= Limmu Sakka =

District of the Oromia Region of Ethiopia

Limmu Sakka is one of the woredas in the Oromia Region of Ethiopia. It is named in part after the former kingdom of Limmu-Ennarea, whose territories included the area this woreda now covers. Part of the Jimma Zone, Limmu Sakka is bordered on the southwest by the Didessa River which separates it from the Illubabor Zone, on the northwest by the Misraq Welega Zone, on the northeast by the Gibe River which separates it from the Mirab Shewa Zone, and on the southeast by Limmu Kosa. The administrative center of the woreda is Atnago; other towns include Saqqa, the capital of the former kingdom of Limmu-Ennarea.

== Overview ==
Dora Gabena, Chalte and Ato Kelala are amongst the highest points in this woreda. A survey of the land in Limmu Sakka shows that 57.3% is arable or cultivable (7.7% was under annual crops), 22.8% pasture, 4.9% forest, and the remaining 15% is considered swampy, degraded or otherwise unusable. Teff, oranges and bananas are important cash crops. Coffee is also an important cash crop for this woreda; over 5,000 hectares are planted with this crop.

Industry in the woreda includes 61 grain mills, one coffee pulping and one coffee hulling mill. There were 42 Farmers Associations with 24,540 members and 10 Farmers Service Cooperatives with 8691 members.
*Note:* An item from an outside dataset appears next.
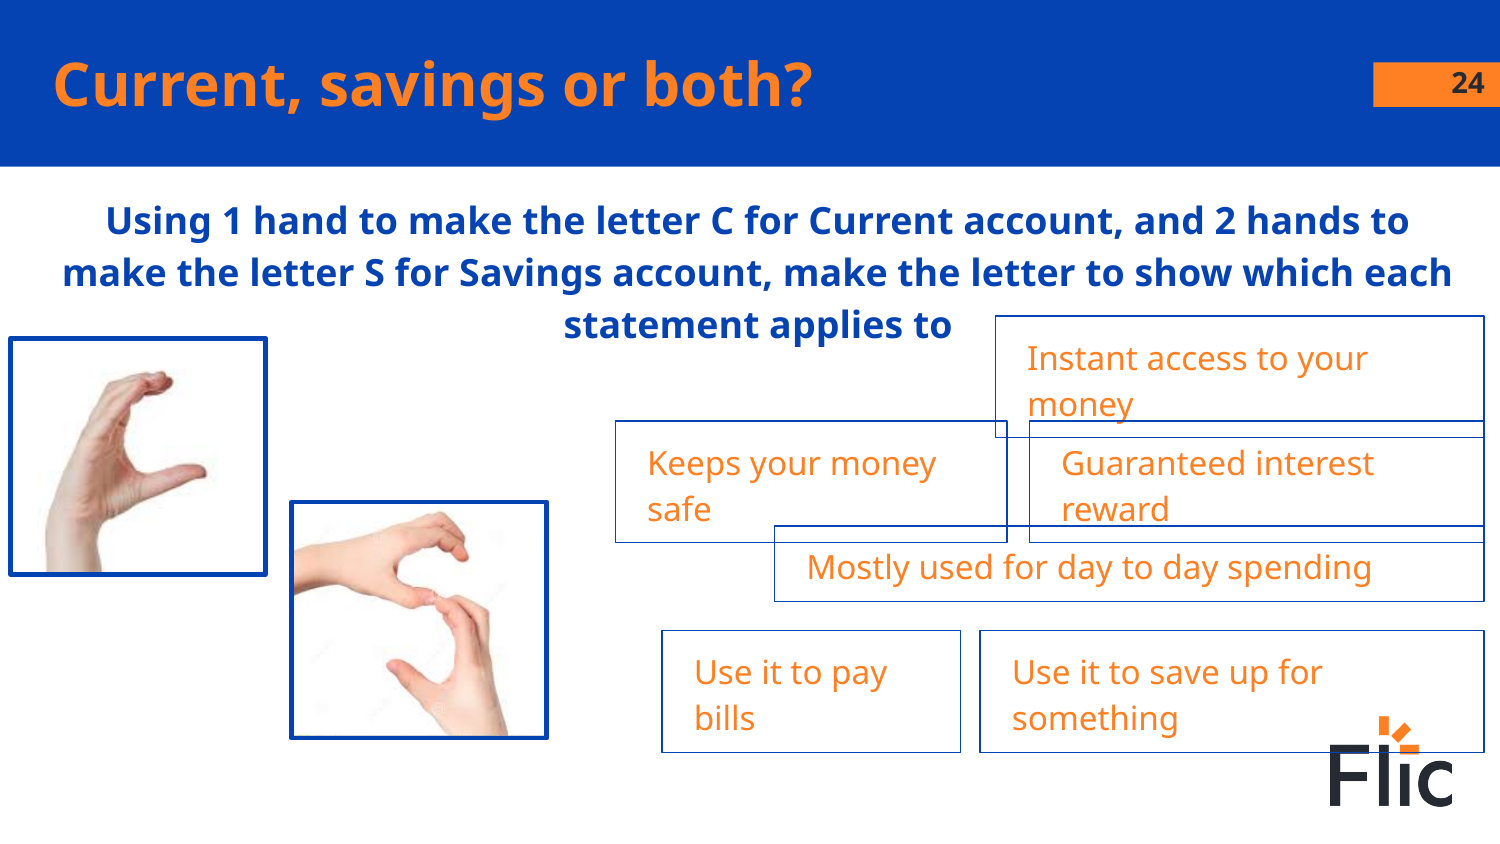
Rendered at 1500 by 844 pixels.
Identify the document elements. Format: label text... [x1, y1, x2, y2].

Limmu Sakka has 42 kilometers of dry-weather and 64 all-weather road, for an average of road density of 43.9 kilometers per 1000 square kilometers. About 54.6% of the urban and 10.9% of the rural population have access to drinking water.

== History ==
The Zonal Food Security and Disaster Prevention Office reported in December, 2006 that 3,466 farmer households with 15,000 members who were part of the resettlement program in Limmu Sakka and Chora Botor woredas have achieved food self-sufficiency within a short time. These settlers came from the Arsi, Bale, Mirab and Misraq Hararghe Zones.

In June 2009, woreda officials announced that two health stations and 14 health posts various health facilities, built at a cost of over 11 million Birr, were ready for service. These would some 35 health posts and five health stations currently in operation.

== Demographics ==
The 2007 national census reported a total population for this woreda of 189,463, of whom 95,869 were men and 93,594 were women; 5,185 or 2.74% of its population were urban dwellers. The majority of the inhabitants were Moslem, with 62.13% of the population reporting they observed this belief, while 19.27% of the population said they practised Ethiopian Orthodox Christianity, and 17.87% were Protestant.

Based on figures published by the Central Statistical Agency in 2005, this woreda has an estimated total population of 169,559, of whom 86,713 are men and 82,846 are women; 6,082 or 3.59% of its population are urban dwellers, which is less than the Zone average of 12.3%. With an estimated area of 2,416.10 square kilometers, Limmu Sakka has an estimated population density of 70.2 people per square kilometer, which is less than the Zone average of 150.6.

The 1994 national census reported a total population for this woreda of 122,370, of whom 60,099 were men and 62,271 women; 3,400 or 2.78% of its population were urban dwellers at the time. The two largest ethnic groups reported in Limmu Sakka were the Oromo (95.19%), and the Amhara (3.4%); all other ethnic groups made up 1.41% of the population. Oromiffa was spoken as a first language by 96.68% of the population, and 2.83% spoke Amharic; the remaining 0.49% spoke all other primary languages reported. The majority of the inhabitants were Muslim, with 57.7% of the population having reported they practiced that belief, while 32.44% of the population said they professed Ethiopian Orthodox Christianity, and 9.72% were Protestant.